Trout-perch prefer clear to slightly turbid water with sandy and gravelly bottoms. They avoid shallow soft-bottomed areas. They participate in a daily vertical migration, traveling from deep water during the day to shallow waters at night. This behavior is not only very important to their predators; the walleye, the northern pike, and the lake trout, but also in transporting nutrients in thermally stratified lakes. The nocturnal migration allows for foraging under the cover of night. The trout-perch feeds on a variety of small invertebrates including insect larvae and crustaceans. Juveniles feed on zooplankton. Larger adults will eat small fish such as the johnny darter.

==Breeding==
The trout-perch becomes sexually mature at 1–3 years of age. The spawning season is May through August. Spawning sites consist of sandbars and rocks in lakes or on gravel or sand in tributary streams. Three to four males will surround a single female and release their sperm as the female is releasing her eggs. The eggs will be fertilized and sink to the bottom of the lake. A single female can lay 200–700 eggs, which receive no parental care. The eggs will hatch in six days when the water temperature is 20–23 C. The life span of the trout-perch is around 4 years.

==Ecological role==
Although the trout-perch are abundant fish, their ecological role have not been well studied and are still not well understood, yet it is believed the trout-perch plays an important role at maintaining the equilibrium of its habitat. A study was conducted in Saginaw Bay, Lake Huron to learn about the ecological role of the trout-perch. Some results were collected, but there is still more to learn about this species. An important finding referred to the energy content of the trout-perch, which was higher than other similar species. The energy content of the trout-perch was 4795 joules, whereas yellow perch and round goby energy content were lower; 4662 joules and 3740 joules respectively.
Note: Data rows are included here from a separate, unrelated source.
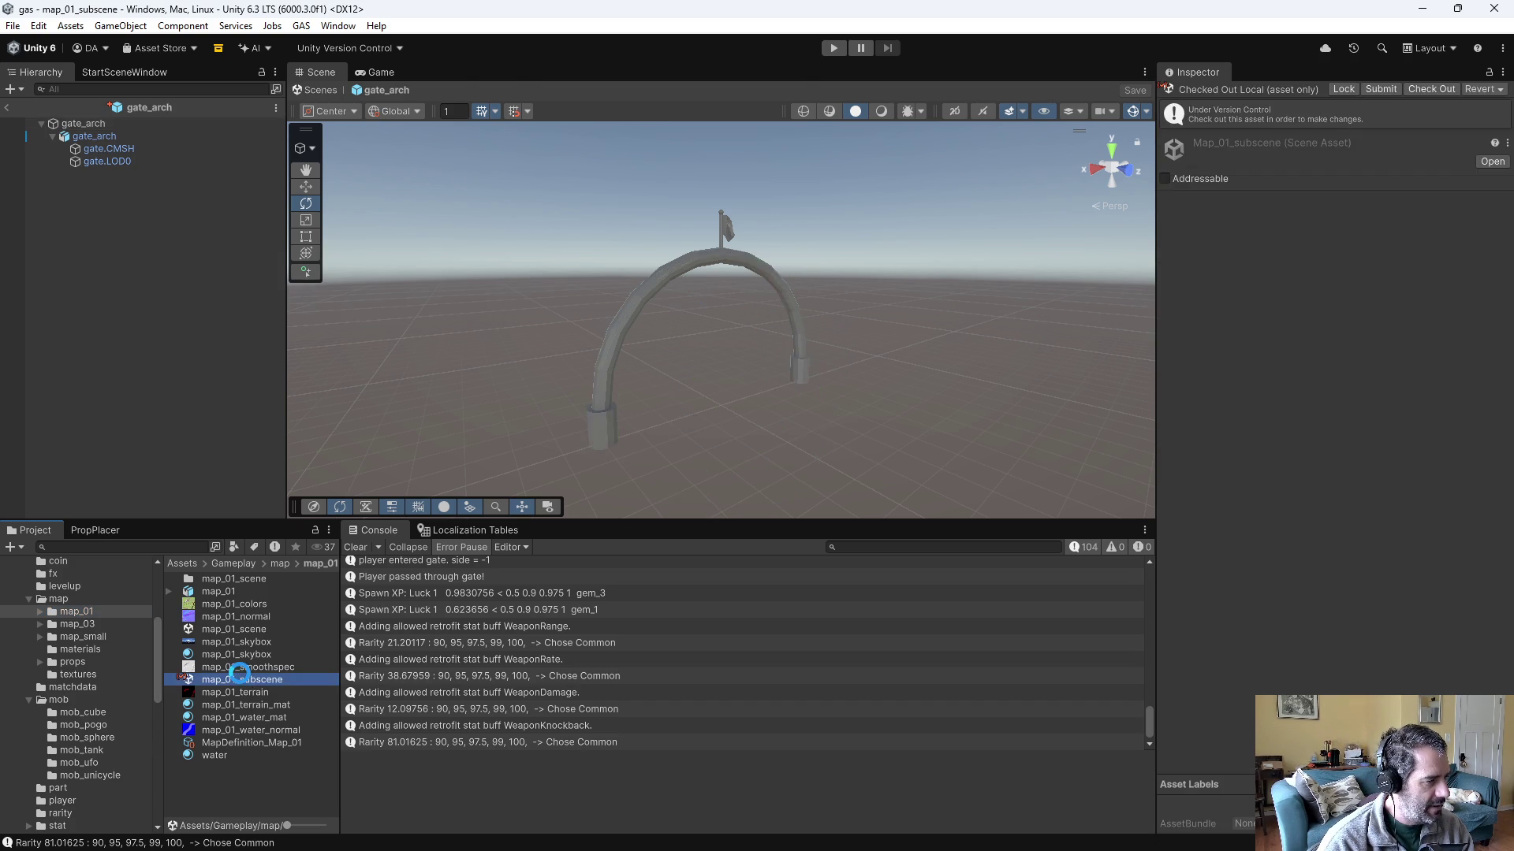
pyautogui.click(87, 293)
pyautogui.moveTo(867, 285); pyautogui.dragTo(838, 309)
pyautogui.moveTo(1436, 214); pyautogui.dragTo(1409, 214)
pyautogui.press('f')
pyautogui.moveTo(592, 386)
pyautogui.mouseDown()
pyautogui.moveTo(554, 395)
pyautogui.moveTo(547, 419)
pyautogui.mouseUp()
# - Reset gate_arch's Y rotation to 0 and reselect it
pyautogui.press('e')
pyautogui.moveTo(684, 443)
pyautogui.mouseDown()
pyautogui.moveTo(622, 452)
pyautogui.moveTo(657, 451)
pyautogui.mouseUp()
pyautogui.click(1411, 214)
These findings are the main reason, scientists believe the trout-perch is an important source of food for other species in their habitat. Another finding showed that trout-perch prefer to feed from Chironomidae larvae (lake flies larvae), but during some months and trout-perch sizes, there was a slight difference in the feeding source. Bigger fish of this species preferred to feed on Amphipoda, whereas smaller fish feed on Zooplankton. Lake flies, lake flies larvae, and Amphipoda, seem to be the most important diet items for trout-perch in Saginaw Bay. The diet seemed to be the same for trout- perch in other systems besides Saginaw Bay, Lake Huron. Therefore, Trout-perch showed to be numerically important for the area since it seem to help to maintain the proper amount of species in its environment by serving as a food source and by preying on species, which are increasing and their increased can affect the ecosystem equilibrium.

==Parasites==
Trout-perch fish have been found infected by a variant of Myxobolus, known as Myxobolus intramusculi, a protist that acts as a muscular parasite. A study found that this strain of protist produces smaller (13–14.5 micrometres long vs 15–17 micrometres long), yet identically-shaped (narrow pyriform) spores than the original strain of protozoa and affects primarily within red and white muscle fibers and only rarely among the subdermal connective tissue in the trout-perch. The parasite grows until it replaces the entire content of the trout-perch cell and appears its developments stops abruptly before rupturing the outer cell membrane of the host cell which means it does not damage the cell significantly and does not have a lethal effect on the host. All the infected trout-perch seemed to have normal health and not any muscle deterioration. The only obvious effect of the parasite was a localized cyst on the area with infected cells. The parasites do not have lethal effects on trout-perch and these parasites cannot be transmitted from fish to humans.